WORK INSTRUCTION:
Where a line below holds the string "latest", copy that line.

Segment Start: EXCERPTED RECORDS

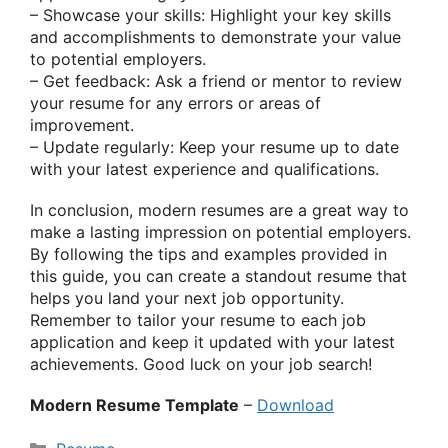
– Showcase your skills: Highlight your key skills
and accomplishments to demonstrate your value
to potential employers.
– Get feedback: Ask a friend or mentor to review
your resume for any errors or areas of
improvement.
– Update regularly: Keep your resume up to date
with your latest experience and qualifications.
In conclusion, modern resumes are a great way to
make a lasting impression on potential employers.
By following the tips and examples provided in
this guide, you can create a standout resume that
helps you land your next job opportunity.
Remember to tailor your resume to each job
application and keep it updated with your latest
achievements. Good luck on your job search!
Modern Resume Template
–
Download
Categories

Segment End: EXCERPTED RECORDS
Segment Start: EXCERPTED RECORDS

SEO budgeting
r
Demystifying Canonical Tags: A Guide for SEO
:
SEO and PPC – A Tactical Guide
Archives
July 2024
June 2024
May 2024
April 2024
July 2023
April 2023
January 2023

Segment End: EXCERPTED RECORDS

SOLUTION TO THE EXERCISE:
with your latest experience and qualifications.
application and keep it updated with your latest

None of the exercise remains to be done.